Canisius 82, St. Bonaventure 53.

As any Golden Griffin alumnus worth his class ring knows, St. Bona has dominated the series between the Little Three basketball rivals. The count stands at 83-50.

Saturday night's yawner in Memorial Auditorium made up for at least a couple of those Bona victories.

The final margin was the second-largest ever for Canisius over Bona, next to a 30-point drubbing in the 1955-56 campaign.

A crowd of 2,784 saw the Griffs improve to 5-2 for the first time in nine seasons.

The Bonnies (2-6) were missing their best player, guard Michael Burnett, who was out with a sprained knee.
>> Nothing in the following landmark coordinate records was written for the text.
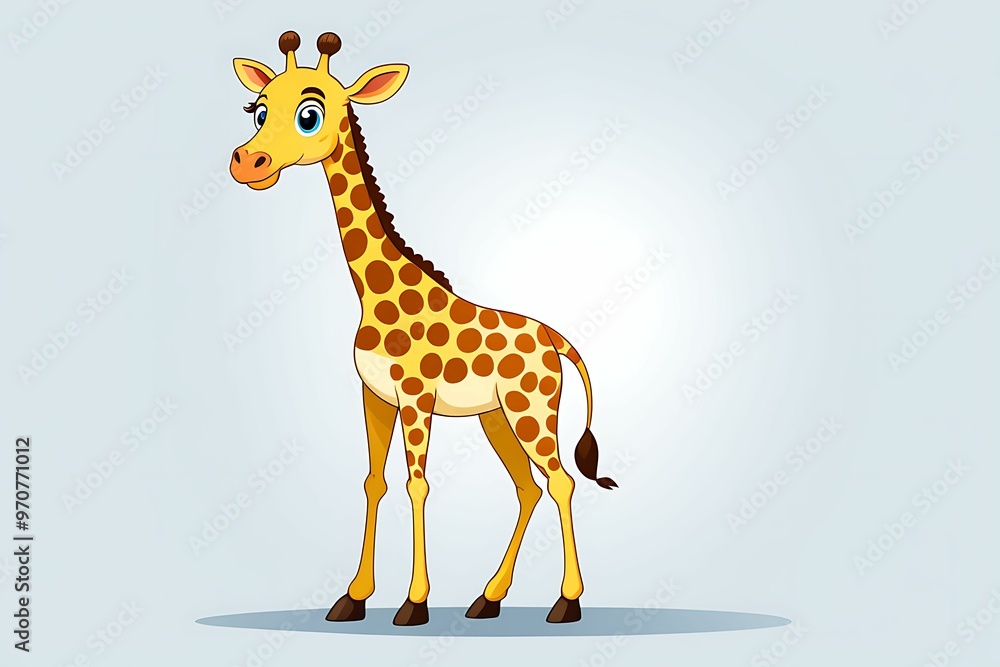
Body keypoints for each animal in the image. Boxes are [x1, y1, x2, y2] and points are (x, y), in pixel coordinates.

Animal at [229, 31, 617, 626]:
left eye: (310, 114)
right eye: (258, 109)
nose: (249, 163)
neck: (372, 294)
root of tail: (556, 341)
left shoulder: (416, 398)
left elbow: (417, 486)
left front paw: (414, 603)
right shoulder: (375, 396)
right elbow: (374, 481)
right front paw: (353, 597)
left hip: (531, 410)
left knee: (560, 481)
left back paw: (566, 602)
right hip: (496, 417)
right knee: (528, 488)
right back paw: (488, 598)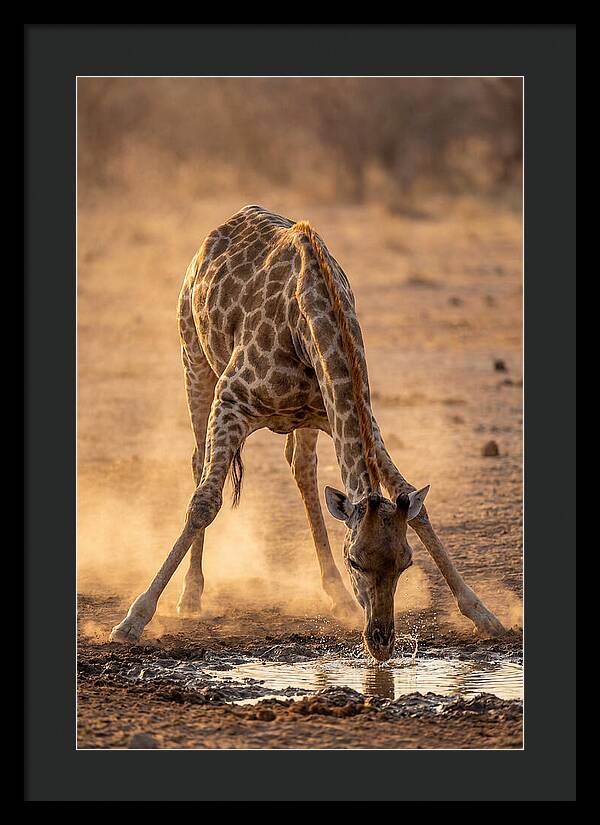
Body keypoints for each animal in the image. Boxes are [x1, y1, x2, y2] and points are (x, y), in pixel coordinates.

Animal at [109, 205, 506, 659]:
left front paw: (484, 614)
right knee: (199, 464)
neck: (310, 319)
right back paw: (191, 596)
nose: (381, 642)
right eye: (356, 560)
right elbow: (204, 503)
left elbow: (414, 505)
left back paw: (337, 596)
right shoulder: (231, 400)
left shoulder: (351, 414)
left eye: (405, 562)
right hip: (193, 359)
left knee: (302, 470)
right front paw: (134, 619)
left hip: (304, 420)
But one player was not going to make a difference this night, unless perhaps he was 6-foot-11 with size 22 sneakers and the initials B.L.

It took Canisius only 13 minutes to put the issue to rest. The Griffs forged a 30-11 lead at that point, held a 41-24 edge at the half and the spread never was under 24 the last 13 minutes of the game.
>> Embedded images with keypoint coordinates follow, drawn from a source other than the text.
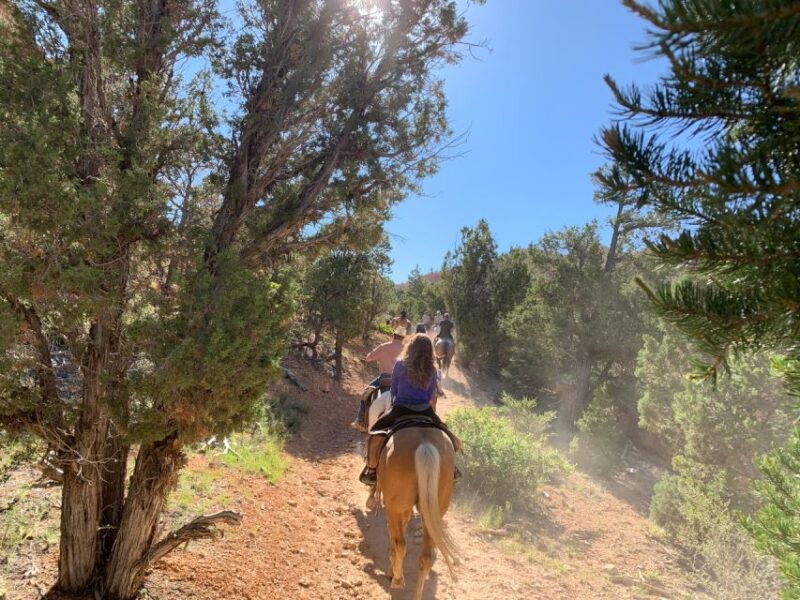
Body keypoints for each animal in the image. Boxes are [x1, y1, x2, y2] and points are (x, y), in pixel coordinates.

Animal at [365, 391, 459, 599]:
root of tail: (425, 445)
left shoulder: (395, 507)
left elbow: (394, 537)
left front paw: (391, 572)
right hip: (435, 510)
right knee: (425, 557)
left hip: (395, 506)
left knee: (401, 543)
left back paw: (398, 580)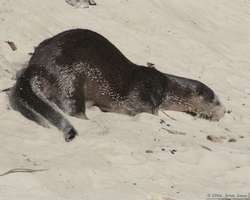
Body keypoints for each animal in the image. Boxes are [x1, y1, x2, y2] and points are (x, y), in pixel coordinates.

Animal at [9, 28, 225, 141]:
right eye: (216, 101)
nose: (224, 112)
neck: (165, 88)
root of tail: (37, 66)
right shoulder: (144, 97)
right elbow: (141, 110)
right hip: (70, 77)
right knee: (72, 108)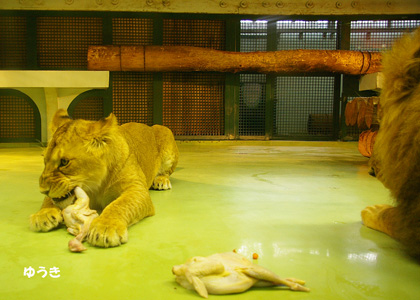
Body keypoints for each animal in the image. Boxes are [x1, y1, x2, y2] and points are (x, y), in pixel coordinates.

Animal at [30, 109, 178, 247]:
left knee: (166, 172)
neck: (96, 184)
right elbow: (49, 200)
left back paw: (161, 181)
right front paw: (43, 214)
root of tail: (148, 125)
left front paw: (106, 227)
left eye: (64, 162)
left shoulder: (137, 189)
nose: (42, 190)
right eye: (44, 159)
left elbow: (120, 205)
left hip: (165, 132)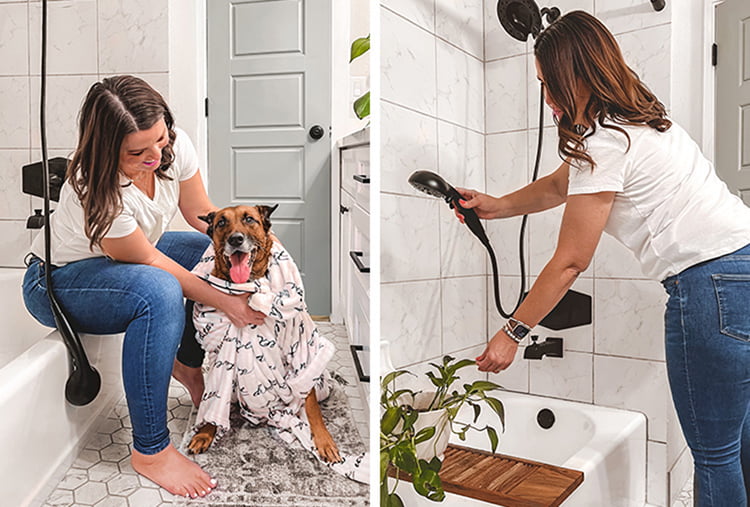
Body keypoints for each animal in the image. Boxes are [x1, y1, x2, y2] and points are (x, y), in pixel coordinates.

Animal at [187, 205, 342, 464]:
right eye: (221, 223)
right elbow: (216, 391)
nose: (236, 239)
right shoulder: (219, 352)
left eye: (249, 219)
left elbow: (311, 405)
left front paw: (324, 441)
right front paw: (207, 431)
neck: (248, 287)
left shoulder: (299, 349)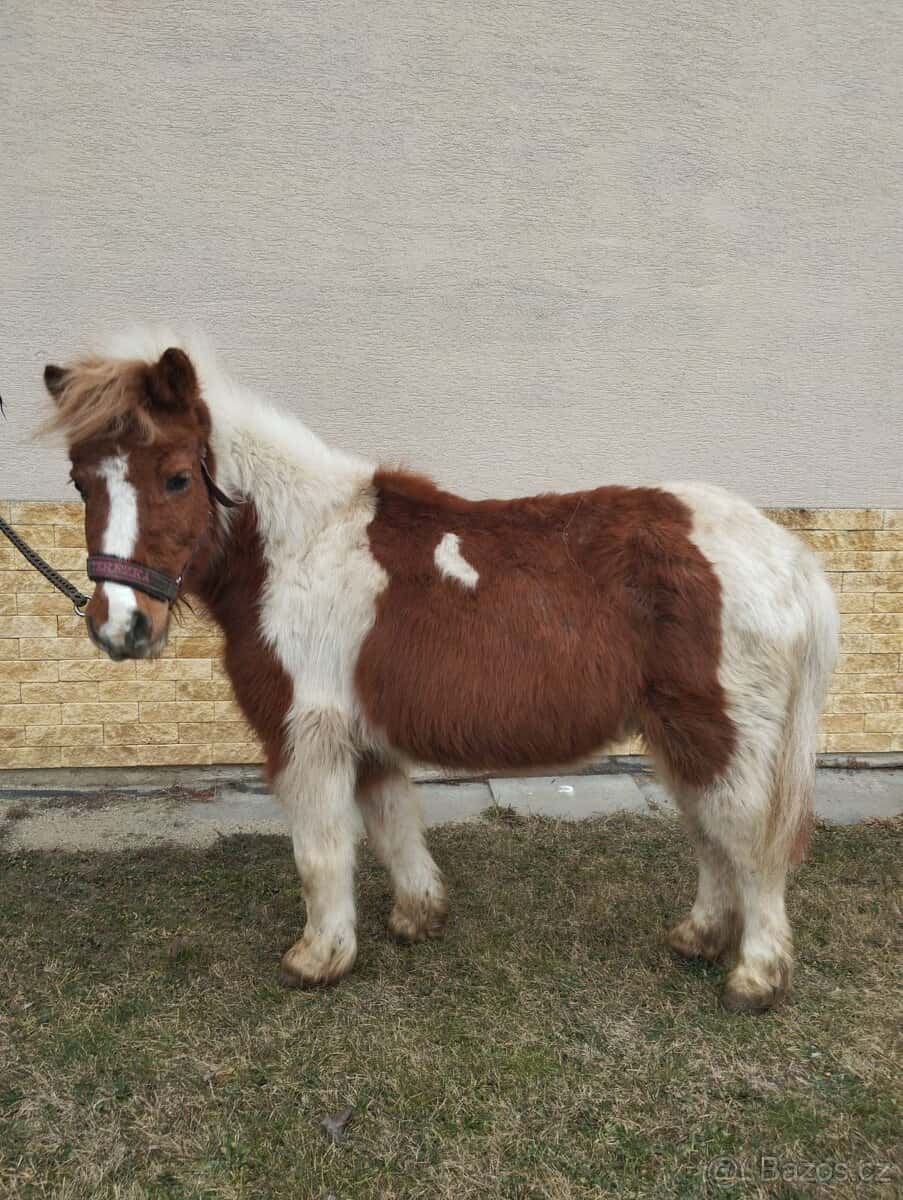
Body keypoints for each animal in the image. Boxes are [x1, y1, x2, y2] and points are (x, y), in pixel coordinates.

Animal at [42, 329, 839, 1011]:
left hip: (720, 735)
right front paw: (417, 917)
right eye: (81, 484)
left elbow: (320, 852)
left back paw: (755, 976)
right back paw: (698, 937)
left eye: (178, 478)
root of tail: (786, 555)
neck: (300, 549)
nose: (121, 626)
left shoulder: (308, 735)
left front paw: (318, 958)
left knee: (748, 842)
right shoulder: (364, 738)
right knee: (710, 835)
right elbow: (393, 823)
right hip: (680, 737)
"It was a combination of us continuing to play solid basketball -- we're riding a wave right now -- and they're struggling," said Griff coach Marty Marbach.
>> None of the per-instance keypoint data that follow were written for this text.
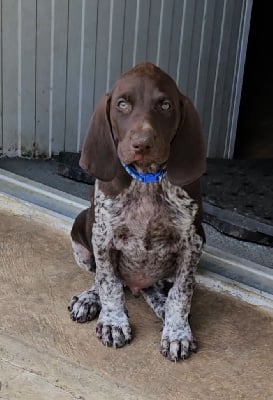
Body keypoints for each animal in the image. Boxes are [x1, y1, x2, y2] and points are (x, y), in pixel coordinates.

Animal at [67, 63, 204, 362]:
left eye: (165, 105)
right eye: (122, 104)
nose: (142, 144)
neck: (146, 179)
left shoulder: (193, 242)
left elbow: (181, 293)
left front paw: (177, 332)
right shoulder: (103, 238)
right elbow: (108, 284)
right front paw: (113, 321)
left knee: (158, 288)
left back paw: (161, 305)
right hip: (81, 232)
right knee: (101, 278)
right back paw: (89, 299)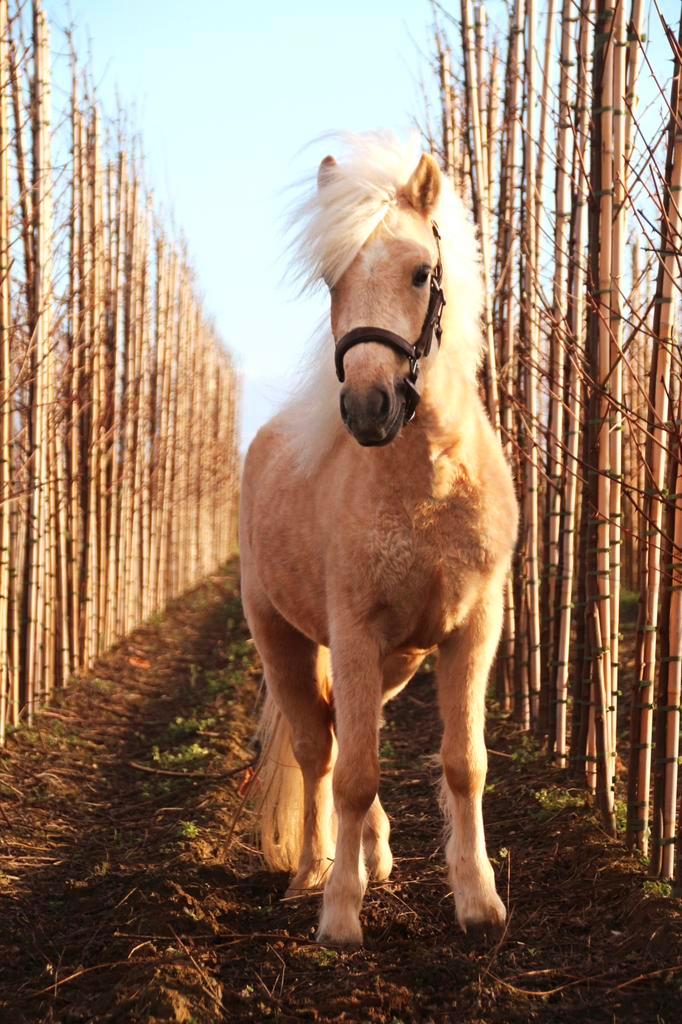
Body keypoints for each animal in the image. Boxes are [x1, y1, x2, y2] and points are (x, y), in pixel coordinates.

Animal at [240, 133, 518, 946]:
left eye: (422, 272)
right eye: (332, 280)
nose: (370, 408)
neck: (428, 487)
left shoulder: (472, 631)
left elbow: (464, 763)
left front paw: (478, 903)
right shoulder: (355, 632)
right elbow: (356, 770)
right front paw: (339, 915)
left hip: (400, 659)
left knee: (348, 728)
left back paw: (375, 853)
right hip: (283, 638)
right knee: (319, 748)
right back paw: (312, 869)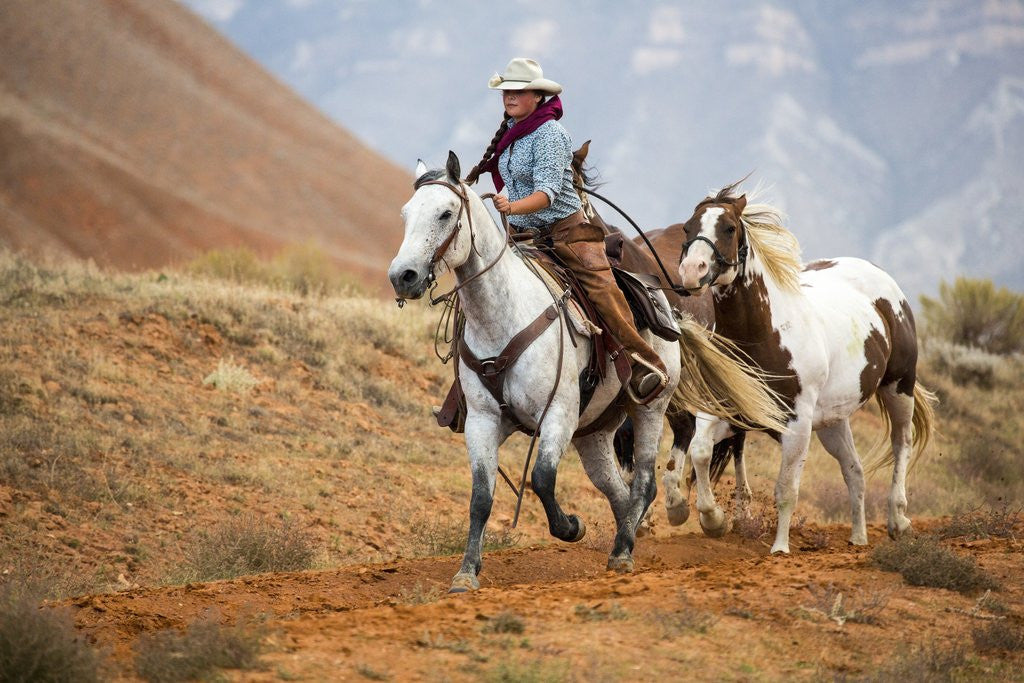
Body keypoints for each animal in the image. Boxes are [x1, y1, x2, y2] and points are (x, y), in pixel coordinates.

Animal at [389, 153, 787, 592]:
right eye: (406, 213)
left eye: (445, 213)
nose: (402, 276)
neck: (503, 315)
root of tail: (666, 303)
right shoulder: (482, 420)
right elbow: (481, 496)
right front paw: (466, 573)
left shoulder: (558, 414)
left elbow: (542, 478)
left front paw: (570, 527)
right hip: (593, 431)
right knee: (618, 490)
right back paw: (625, 537)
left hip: (649, 409)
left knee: (644, 481)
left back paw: (625, 552)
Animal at [670, 182, 936, 554]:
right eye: (687, 228)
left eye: (729, 228)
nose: (692, 271)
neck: (764, 334)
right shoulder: (733, 413)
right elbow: (700, 452)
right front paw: (713, 520)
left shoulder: (796, 425)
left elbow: (786, 489)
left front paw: (780, 547)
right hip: (832, 421)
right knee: (854, 470)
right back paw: (858, 537)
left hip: (899, 387)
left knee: (901, 444)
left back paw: (898, 521)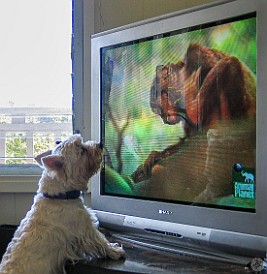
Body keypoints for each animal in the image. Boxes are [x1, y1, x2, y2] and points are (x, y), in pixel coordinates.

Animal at [0, 135, 125, 274]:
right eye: (82, 150)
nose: (100, 144)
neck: (60, 196)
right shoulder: (84, 228)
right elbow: (100, 239)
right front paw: (116, 251)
On offense, Canisius ran its plays with patience and precision and got good shots at will. On defense, the Griffs held their opposition to under 40 percent shooting from the field for the sixth time in seven games. Bona made only 34.6 percent of its shots.

And only one Canisius starter, point guard Rod Brown, played more than 21 minutes.

Canisius, in fact, needed only four points from center Ed Book, who played 20 minutes.

"They really packed it in on Ed Book, yet we moved it around enough to get scoring opportunities for everybody else," Marbach said.

Sophomore widebody Dexter Parker led the Griffs with 14 points. Forward Nixon Dyall had 12, guard Brendan McCaffrey 11 and guard Chuck Giscombe 10.

The play of the 6-7, 268-pound Parker was encouraging. If he can give the Griffs five to 10 minutes in key games, the Griffs will have a big bruiser foes have trouble matching.

Bona, meanwhile, has giant problems shooting and rebounding. The Bonnies simply are too young and weak on the front line. The Griffs held a 43-31 edge on the glass.

With Burnett out of the game, Bona had only two real scoring threats -- forward Kenrick Hamilton and swingman Jason Brower.

In addition, Bona is a team without an identity. Its players are struggling to discover their roles and responsibilities on the court.

A ragged effort was the result.

Bona made 15 turnovers in the first half alone and 27 for the game.

Brower led Bona with 16 points, but was able to get only one shot in the first half. Hamilton was held to six points. Freshman forward Tobias Hauff had 12.

"The two areas that have hurt have been shooting and rebounding," said Bona coach Tom Chapman. "It's heartrending for our young guys, but it's something we have to go through. . . . We can't dwell on all this."

Both teams are off for two weeks. It will be a pleasant layoff for the Griffs.

"We're getting better as the season goes on," the Griffs' Rod Brown said. "Tonight was a big game, not only because it was a Little Three rivalry but we also wanted to go off on a good note on Christmas break."